Dialogo: Il Vangelo non è una clava (Sintesi Nazionale fase diocesana – 8)

In Occidente viviamo un tempo e un contesto sociale che non possono più essere definiti cristiani. Il mondo attuale non ha più la conoscenza del contenuto della fede; Gesù Cristo non è una realtà presente ma viene considerato un personaggio del passato. La Chiesa non è più l’unica agenzia che produce cultura e nemmeno la più ascoltata. La sintesi sinodale ha riconosciuto «che la fede non è più il punto di riferimento centrale per la vita di tante persone: per molti il Vangelo non serve a vivere».

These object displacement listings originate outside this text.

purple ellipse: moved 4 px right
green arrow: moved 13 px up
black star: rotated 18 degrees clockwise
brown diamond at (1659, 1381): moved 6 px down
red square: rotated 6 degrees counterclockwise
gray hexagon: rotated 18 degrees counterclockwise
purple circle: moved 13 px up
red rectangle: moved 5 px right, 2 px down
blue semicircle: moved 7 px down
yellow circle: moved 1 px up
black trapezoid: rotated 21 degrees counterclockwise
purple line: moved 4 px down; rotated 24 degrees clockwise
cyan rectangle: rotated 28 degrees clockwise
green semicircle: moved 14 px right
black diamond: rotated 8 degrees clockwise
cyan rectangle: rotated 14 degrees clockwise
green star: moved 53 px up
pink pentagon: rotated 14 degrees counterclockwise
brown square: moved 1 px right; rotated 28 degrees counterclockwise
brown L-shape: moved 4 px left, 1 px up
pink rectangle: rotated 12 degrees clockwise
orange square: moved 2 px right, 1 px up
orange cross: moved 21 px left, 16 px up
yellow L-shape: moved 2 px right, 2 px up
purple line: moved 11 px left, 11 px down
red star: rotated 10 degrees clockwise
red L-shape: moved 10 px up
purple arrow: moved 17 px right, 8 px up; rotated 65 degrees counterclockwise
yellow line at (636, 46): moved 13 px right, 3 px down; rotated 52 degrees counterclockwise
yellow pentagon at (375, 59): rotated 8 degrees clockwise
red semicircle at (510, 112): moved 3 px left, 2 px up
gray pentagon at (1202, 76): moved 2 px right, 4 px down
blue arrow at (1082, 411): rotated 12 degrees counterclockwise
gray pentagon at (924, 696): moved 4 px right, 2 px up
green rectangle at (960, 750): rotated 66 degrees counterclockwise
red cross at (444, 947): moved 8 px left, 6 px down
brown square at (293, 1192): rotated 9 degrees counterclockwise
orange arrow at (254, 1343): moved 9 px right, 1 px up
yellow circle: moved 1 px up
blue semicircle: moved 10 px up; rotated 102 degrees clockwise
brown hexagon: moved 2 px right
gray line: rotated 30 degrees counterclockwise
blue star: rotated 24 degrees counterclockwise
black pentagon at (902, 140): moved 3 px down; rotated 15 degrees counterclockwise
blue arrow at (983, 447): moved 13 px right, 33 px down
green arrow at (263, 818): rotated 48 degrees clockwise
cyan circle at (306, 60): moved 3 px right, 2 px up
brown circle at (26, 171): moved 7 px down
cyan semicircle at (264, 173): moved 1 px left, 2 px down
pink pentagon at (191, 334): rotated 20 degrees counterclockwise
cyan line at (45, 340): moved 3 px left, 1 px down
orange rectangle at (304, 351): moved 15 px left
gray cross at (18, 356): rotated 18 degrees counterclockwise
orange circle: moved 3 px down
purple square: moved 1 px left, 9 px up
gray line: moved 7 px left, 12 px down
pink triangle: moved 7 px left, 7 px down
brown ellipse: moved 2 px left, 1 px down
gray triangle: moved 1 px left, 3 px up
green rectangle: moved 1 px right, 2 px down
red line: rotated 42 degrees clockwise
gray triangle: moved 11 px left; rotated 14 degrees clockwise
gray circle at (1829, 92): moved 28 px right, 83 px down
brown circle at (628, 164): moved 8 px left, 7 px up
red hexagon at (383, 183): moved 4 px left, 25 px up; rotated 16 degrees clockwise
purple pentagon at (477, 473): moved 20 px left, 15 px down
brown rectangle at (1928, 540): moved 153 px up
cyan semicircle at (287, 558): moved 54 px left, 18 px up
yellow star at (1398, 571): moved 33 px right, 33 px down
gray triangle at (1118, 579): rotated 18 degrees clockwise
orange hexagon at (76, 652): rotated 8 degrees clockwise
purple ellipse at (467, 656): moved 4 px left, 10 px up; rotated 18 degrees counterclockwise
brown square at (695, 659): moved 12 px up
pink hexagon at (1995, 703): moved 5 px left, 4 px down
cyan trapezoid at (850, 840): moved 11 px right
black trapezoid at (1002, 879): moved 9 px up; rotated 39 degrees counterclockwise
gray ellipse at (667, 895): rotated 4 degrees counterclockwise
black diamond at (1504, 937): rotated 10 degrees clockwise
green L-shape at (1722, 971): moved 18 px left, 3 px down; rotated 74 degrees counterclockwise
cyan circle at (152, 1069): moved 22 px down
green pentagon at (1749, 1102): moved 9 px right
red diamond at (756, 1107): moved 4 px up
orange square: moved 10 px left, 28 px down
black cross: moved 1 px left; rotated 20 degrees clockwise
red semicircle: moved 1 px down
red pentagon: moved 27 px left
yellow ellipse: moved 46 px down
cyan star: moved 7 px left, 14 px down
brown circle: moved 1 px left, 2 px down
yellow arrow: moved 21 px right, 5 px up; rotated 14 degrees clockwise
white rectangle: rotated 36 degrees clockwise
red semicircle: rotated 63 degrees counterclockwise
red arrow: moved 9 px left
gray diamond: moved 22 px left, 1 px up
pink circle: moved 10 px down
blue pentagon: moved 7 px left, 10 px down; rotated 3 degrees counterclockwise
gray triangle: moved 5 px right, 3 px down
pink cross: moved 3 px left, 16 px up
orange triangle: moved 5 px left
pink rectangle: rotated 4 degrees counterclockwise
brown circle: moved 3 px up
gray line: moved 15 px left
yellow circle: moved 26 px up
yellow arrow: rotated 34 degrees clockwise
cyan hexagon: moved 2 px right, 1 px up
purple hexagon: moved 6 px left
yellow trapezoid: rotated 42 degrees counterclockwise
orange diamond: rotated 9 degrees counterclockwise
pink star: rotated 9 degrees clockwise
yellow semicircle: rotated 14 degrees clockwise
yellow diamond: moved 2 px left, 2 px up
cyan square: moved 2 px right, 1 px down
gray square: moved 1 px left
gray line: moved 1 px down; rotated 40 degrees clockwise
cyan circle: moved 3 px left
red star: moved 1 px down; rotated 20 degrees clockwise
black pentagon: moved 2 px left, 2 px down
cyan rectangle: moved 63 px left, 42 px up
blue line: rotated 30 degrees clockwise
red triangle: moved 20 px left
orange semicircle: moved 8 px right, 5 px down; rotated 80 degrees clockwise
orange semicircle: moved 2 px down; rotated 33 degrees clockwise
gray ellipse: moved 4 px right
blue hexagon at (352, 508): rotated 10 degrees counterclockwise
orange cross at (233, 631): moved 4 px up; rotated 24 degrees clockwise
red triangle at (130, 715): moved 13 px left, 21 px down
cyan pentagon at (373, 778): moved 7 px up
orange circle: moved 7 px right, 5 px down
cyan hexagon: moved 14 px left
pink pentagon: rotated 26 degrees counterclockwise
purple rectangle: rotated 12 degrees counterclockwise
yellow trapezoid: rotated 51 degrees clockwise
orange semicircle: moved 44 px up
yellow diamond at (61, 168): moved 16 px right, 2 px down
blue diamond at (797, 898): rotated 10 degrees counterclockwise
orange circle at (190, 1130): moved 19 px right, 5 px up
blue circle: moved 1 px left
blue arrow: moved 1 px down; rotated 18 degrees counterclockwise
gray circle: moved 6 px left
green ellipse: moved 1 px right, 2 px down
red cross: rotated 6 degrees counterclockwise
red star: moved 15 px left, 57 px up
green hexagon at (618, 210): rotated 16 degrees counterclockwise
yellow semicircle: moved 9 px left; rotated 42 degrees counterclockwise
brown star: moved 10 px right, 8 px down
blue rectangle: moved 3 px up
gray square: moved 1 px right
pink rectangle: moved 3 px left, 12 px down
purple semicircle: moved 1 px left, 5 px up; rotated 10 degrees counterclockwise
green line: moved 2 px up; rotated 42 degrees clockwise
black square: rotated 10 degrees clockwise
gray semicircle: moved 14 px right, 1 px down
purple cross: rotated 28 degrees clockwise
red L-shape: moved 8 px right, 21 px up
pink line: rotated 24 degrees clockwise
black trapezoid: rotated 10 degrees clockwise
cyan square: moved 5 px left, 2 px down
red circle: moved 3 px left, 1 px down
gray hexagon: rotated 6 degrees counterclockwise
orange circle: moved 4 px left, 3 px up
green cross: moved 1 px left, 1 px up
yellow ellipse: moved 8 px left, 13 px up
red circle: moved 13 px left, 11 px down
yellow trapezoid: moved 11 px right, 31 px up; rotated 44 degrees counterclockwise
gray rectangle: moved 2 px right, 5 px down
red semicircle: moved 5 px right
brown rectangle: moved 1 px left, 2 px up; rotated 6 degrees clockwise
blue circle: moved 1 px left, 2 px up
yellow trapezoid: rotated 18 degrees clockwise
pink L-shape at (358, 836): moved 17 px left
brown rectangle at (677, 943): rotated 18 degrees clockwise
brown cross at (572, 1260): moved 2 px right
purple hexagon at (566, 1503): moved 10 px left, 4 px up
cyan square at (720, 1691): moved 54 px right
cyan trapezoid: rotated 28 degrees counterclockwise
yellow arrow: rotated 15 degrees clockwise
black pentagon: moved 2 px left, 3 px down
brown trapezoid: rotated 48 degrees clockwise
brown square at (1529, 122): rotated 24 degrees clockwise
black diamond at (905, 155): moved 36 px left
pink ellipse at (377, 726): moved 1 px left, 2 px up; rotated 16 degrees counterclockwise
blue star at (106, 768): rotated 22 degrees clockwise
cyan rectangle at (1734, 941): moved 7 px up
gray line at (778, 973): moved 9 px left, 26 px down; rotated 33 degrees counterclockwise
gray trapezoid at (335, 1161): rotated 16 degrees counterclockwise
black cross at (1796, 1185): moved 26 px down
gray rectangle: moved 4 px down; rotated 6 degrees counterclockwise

Non è un giorno che viviamo in un ambiente secolarizzato; di questo ne va preso atto, senza scandalizzarsene e senza lasciarsi andare alla nostalgia di un passato che non tornerà, rimpiangendo l’epoca della cristianità trionfante. Si tratta invece di saper accogliere le domande che ci pone oggi questa umanità che ha subito cambiamenti profondi in tempi brevissimi.

«Una Chiesa sinodale è consapevole di dover imparare a camminare insieme con tutti, anche con chi non si riconosce in essa, con chi appartiene ad altre fedi, con chi non crede, imparando a decentrarsi e ad attraversare i conflitti». Il Sinodo è una straordinaria opportunità affinché la Chiesa ricominci con passione a parlare a tutti, non per convincere gli altri che “noi abbiamo la verità” o vedendoli come una preda da conquistare, ma per «lasciarsi sorprendere dai semi del Verbo presenti in ogni contesto, scorgendoli nei luoghi e nelle forme più impensate, come segni di creatività dello Spirito».

Camminare con chi non si riconosce nella Chiesa non significa portare chi non crede dentro i nostri recinti, ma riconoscere piena dignità a chi si ha di fronte, vedere nell’altro un interlocutore vero, con pari onorabilità e rispettabilità. «Chiesa in uscita» non è l’inventarsi nuovi modi per convincere qualcuno a tornare dentro con noi. La missione non può essere ridotta a eventi dimostrativi ed estemporanei per poi rintanarci nelle trincee di sempre. Annunciare il Vangelo all’uomo di oggi implica una grande apertura e disponibilità a lasciarci trasformare anche noi.

«La cura della casa comune, il dialogo intergenerazionale, l’incontro tra diverse culture, la crisi della famiglia, la giustizia, la politica, l’economia, gli stili di vita, la pace e il disarmo… La comunità cristiana è chiamata a dire la sua, ma spesso appare afona, chiusa, giudicante, frammentata e poco competente».

«Troppo spesso abbiamo un’ossessione a giudicare, perché sentiamo che se non lo facessimo non adempiremmo al nostro ruolo. C’è dentro di noi uno zelo che ci porta a difendere la trincea della verità. Pensiamo che questo sia il nostro essenziale compito e che questo significhi seguire il Vangelo. Ma non è così. Perché certo il Vangelo è la verità ma è ben diverso dall’atteggiamento farisaico, il quale comunica la Legge, mentre a noi il Vangelo chiede di comunicare l’Amore. Dirti la legge è condannarti. Non possiamo usare il Vangelo come una clava. La misericordia, l’ascolto non giudicante, l’attenzione pastorale non sono cedevolezze» (Card. Zuppi).